### TEXTE FOURNI
Généralement les associations justifient leur refus de la criminalisation de la transmission du VIH du fait de l'impact négatif que cela pourrait avoir sur le dépistage. Est-ce de nouveaux arguments ont été évoqués lors de cette réunion ?

C’est le juge Cameron qui a parlé le plus longuement des différents arguments contre une criminalisation large (voir ci-dessus). Barry Adams, sociologue, a parlé d’une étude qu’il est en train de mener afin de mieux connaître les impacts, sur les personnes séropositives, des poursuites pénales pour exposition au VIH ou sa transmission.  Cette étude est née d’un besoin ressenti de « vérifier les présuppositions sous-jacentes à l’obligation de dévoilement en tant que stratégie de prévention du VIH ainsi que politique publique. »  Résultats à suivre… Il a aussi mentionné que  « le dévoilement n’est pas associé à un taux accru de sécurisexe entre homme gais ou bisexuels.  La pratique constante du sécurisexe ne requiert généralement pas cette discussion et a lieu sans elle. »

Plus d'infos sur http://www.aidslaw.ca, les informations sont également disponibles en français.

Eléments d'illustration : Yul Studio et Shinemy

Commentaires

Portrait de nathan

"Cela a permis d’engager un dialogue sur la place des femmes dans le mouvement de la lutte contre le VIH, sachant que plusieurs groupes de femmes sont favorables à la criminalisation de la transmission au VIH. Des arguments intéressants contre la criminalisation, du point de vue des femmes, ont été présentés" Il n'y a que dans ce passage dans cet article qu'est évoquée une position en faveur de la pénalisation de la transmission et encore, de manière très floue et immédiatement rejetée. Il s'agit donc une fois de plus non pas d'un article d'information mais d'un plaidoyer contre la pénalisation de la transmission. Et la co-signature d'Olivier en fait donc un texte militant contre la pénalisation et non un "article'" d'information. Il aurait davantage sa place dans une "tribune". Il s'agit donc ici non pas d'information mais de communication. Je ne suis pas un militant de la pénalisation. Je le suis du traitement précoce. Je l'ai déjà écrit. Car d'une certaine manière avec le traitement précoce généralisé, c'est toute la question de la pénalisation qui devrait être remise en perspective. Ce que je n'arrive toujours pas à comprendre, c'est pourquoi vous vous évertuez à nous présenter régulièrement des plaidoyers contre la pénalisation sans jamais nous présenter les arguments précis des partisans de la criminalisation. Cela aurait au moins une vertu pédagogique surtout si soi-même on était un jour confronté à cette situation. C'est en connaissant mieux son ennemi qu'on parvient à mieux le combattre.

### EXTRAITS DE DONNÉES
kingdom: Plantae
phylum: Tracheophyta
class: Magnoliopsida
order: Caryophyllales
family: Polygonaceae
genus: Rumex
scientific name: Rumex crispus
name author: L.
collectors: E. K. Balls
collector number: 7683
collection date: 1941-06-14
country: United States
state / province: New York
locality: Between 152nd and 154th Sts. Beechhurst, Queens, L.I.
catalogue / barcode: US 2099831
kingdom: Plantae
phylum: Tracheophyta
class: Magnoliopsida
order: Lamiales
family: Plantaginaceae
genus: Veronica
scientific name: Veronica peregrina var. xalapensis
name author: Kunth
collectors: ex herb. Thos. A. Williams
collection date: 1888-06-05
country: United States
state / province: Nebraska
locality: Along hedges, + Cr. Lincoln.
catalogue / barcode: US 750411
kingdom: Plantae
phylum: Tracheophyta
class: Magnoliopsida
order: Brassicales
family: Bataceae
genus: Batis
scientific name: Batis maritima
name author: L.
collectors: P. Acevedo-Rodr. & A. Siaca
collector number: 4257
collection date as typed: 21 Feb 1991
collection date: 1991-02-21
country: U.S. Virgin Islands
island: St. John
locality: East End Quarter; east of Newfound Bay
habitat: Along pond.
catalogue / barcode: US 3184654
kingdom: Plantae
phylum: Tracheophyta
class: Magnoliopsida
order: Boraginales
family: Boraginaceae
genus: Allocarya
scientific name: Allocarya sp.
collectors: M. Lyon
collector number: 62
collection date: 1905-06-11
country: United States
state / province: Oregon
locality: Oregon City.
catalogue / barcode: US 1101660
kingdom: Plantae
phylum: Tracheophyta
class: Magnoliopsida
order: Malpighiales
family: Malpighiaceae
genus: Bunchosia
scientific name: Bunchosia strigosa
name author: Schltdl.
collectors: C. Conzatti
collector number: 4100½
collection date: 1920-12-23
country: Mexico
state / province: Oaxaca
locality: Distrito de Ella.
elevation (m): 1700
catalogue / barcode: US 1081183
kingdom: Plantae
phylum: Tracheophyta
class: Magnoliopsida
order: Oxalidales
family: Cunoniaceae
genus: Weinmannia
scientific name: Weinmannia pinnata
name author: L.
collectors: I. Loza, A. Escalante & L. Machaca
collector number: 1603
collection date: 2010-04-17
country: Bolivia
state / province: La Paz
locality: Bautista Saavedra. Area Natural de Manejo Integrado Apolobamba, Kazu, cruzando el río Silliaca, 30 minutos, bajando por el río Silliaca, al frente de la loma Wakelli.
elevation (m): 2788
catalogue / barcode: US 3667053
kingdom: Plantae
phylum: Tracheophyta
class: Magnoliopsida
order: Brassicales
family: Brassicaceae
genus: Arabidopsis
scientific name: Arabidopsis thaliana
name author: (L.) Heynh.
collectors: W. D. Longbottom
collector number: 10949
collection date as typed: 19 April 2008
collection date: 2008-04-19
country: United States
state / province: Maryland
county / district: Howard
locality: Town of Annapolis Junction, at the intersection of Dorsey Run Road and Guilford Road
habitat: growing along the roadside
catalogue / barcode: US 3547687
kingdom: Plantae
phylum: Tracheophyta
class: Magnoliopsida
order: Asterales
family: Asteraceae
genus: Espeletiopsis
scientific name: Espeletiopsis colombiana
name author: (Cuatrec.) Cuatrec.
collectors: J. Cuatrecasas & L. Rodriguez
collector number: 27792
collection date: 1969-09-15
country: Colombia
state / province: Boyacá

### EXERCICES
• A. Citez tout le passage du texte sur la criminalisation du VIH, de « C’est le juge » jusqu'à « disponibles en français. ».
• B. D'après le texte sur la criminalisation du VIH, quelle est la profession de Barry Adams ?
Les enregistrements ne servent à rien pour ces exercices.

### CORRIGÉS
• A.
C’est le juge Cameron qui a parlé le plus longuement des différents arguments contre une criminalisation large (voir ci-dessus). Barry Adams, sociologue, a parlé d’une étude qu’il est en train de mener afin de mieux connaître les impacts, sur les personnes séropositives, des poursuites pénales pour exposition au VIH ou sa transmission.  Cette étude est née d’un besoin ressenti de « vérifier les présuppositions sous-jacentes à l’obligation de dévoilement en tant que stratégie de prévention du VIH ainsi que politique publique. »  Résultats à suivre… Il a aussi mentionné que  « le dévoilement n’est pas associé à un taux accru de sécurisexe entre homme gais ou bisexuels.  La pratique constante du sécurisexe ne requiert généralement pas cette discussion et a lieu sans elle. »

Plus d'infos sur http://www.aidslaw.ca, les informations sont également disponibles en français.

• B. Barry Adams est sociologue.